O principal desafio é que as mulheres continuem desenvolvendo suas capacidades e incluindo-se na complexa transição que vivemos. Nesse sentido é um desafio olhar para aquilo que ainda tem que ser conquistado: o fato, por exemplo, de que as mulheres continuam sofrendo violência e discriminação, continuam invisíveis do ponto de vista social e dependentes de políticas públicas do Estado. Devemos também levar em conta o fato de que há mais espaço para o empreendedorismo e para ocupar esse espaço é preciso qualificar-se. Acredito nesse sentido que o aprendizado do uso das tecnologias da comunicação e da informação seja fundamental para fazer frente e ocupar as oportunidades de nosso tempo.

Como o Cemina vê a política de inclusão digital do governo? Ela está cumprindo seu papel?
A iniciativa de se ter programas de inclusão digital no Governo é gloriosa, nós tivemos várias parcerias (Gesac, Secretaria de Logística, Tecnologia e Informação do Ministério do Planejamento, Fundação Banco do Brasil, Banco do Brasil) muito importantes para alcançarmos os resultados positivos do projeto mas a questão é que não há uma política de Inclusão Digital no Governo Federal. São inúmeras iniciativas de Ministérios, Secretarias e autarquias que não se comunicam e o que vemos é um desperdício de recursos e oportunidades. Se as ações de oferecer conectividade, equipamentos, capacitações fossem coordenadas, com certeza teríamos um número maior de brasileir@s com acesso as novas tecnologias, desenvolvendo capacidades e criando novas possibilidades de cidadania e inclusão social.

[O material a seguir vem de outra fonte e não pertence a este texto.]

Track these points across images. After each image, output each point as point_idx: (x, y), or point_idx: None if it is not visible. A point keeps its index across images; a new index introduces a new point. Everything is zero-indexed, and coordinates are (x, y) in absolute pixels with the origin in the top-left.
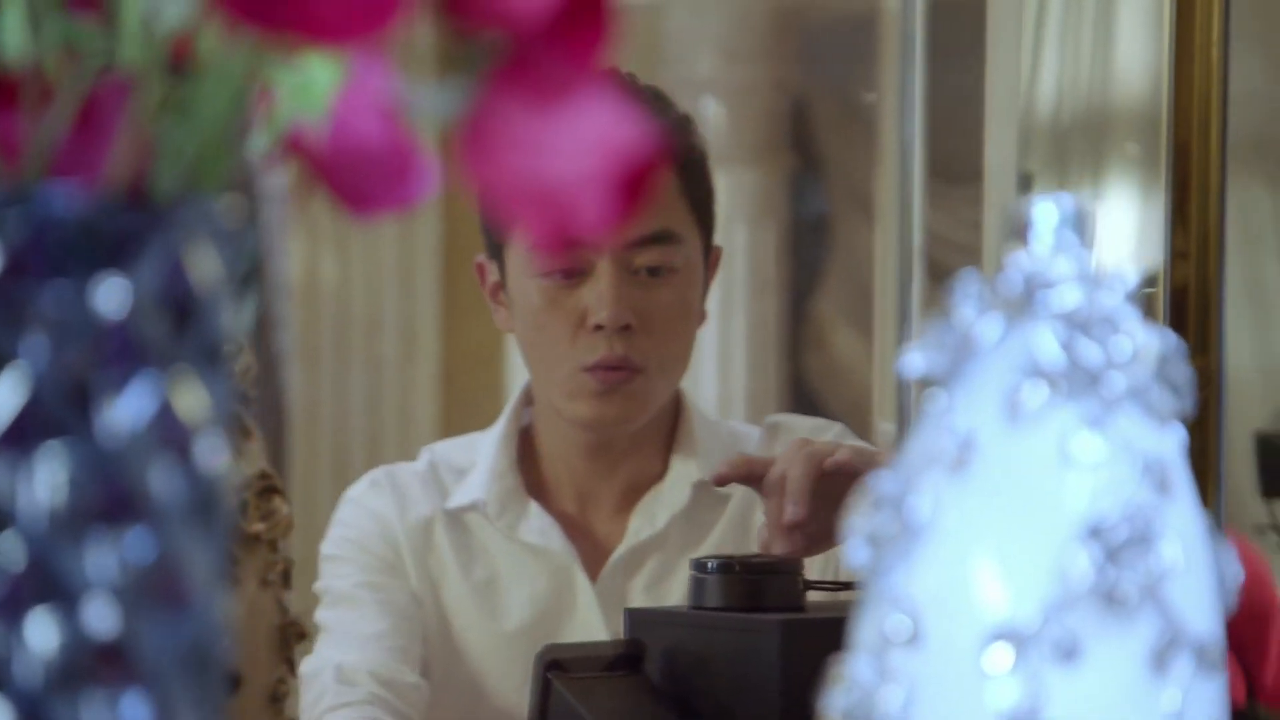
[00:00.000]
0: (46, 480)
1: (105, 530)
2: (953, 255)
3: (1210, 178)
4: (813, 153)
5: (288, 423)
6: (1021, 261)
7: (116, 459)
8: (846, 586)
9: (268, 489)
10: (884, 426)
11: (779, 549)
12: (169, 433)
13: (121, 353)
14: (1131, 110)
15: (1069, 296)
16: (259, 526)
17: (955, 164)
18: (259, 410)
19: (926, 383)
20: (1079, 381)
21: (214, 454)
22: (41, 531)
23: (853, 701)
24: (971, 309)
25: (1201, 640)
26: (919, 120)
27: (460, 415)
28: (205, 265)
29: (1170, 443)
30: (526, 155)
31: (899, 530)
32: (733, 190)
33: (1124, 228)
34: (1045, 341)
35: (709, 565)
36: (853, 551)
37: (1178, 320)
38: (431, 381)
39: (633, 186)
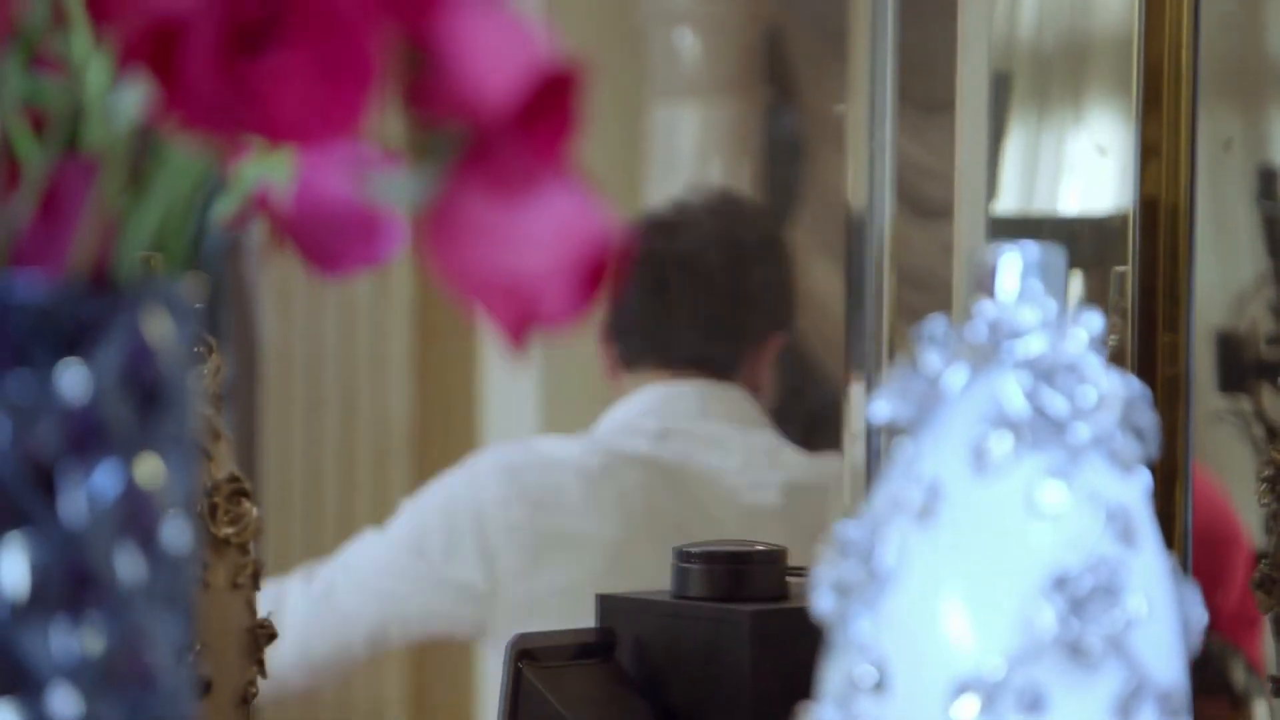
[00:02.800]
0: (10, 569)
1: (70, 616)
2: (926, 183)
3: (1182, 77)
4: (787, 84)
5: (260, 363)
6: (987, 310)
7: (81, 544)
8: None
9: (237, 492)
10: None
11: None
12: (134, 516)
13: (85, 438)
14: (1112, 33)
15: (1034, 345)
16: (228, 530)
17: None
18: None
19: (893, 430)
20: (1044, 431)
21: (179, 536)
22: (4, 620)
23: None
24: (938, 357)
25: (1166, 689)
26: (890, 47)
27: (434, 353)
28: (169, 347)
29: (1135, 491)
30: (490, 245)
31: (865, 578)
32: (707, 123)
33: (1107, 155)
34: (1010, 390)
35: (690, 554)
36: (819, 599)
37: (1150, 225)
38: (404, 320)
39: (594, 277)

E as políticas públicas de empoderamento da mulher? Estão surtindo resultado?
Acredito que sim, basta ver em números como tem crescido a participação da mulher em todas as áreas: política, educação – a participação das mulheres em carreiras universitárias já é superior à dos homens – mercado de trabalho, empreendedorismo de pequenas e médias empresas. Temos hoje inclusive em nível nacional uma secretaria, com status de Ministério, que cuida dos direitos das mulheres.

O que ainda falta é uma política mais coordenada de articulação de todas as políticas de inclusão social do governo de modo que possam refletir de forma mais precisa e eficaz as necessidades das mulheres, que ainda permanecem entre o segmento social mais excluído social e economicamente, sobretudo se a isso se acrescenta o aspecto de raça e etnia.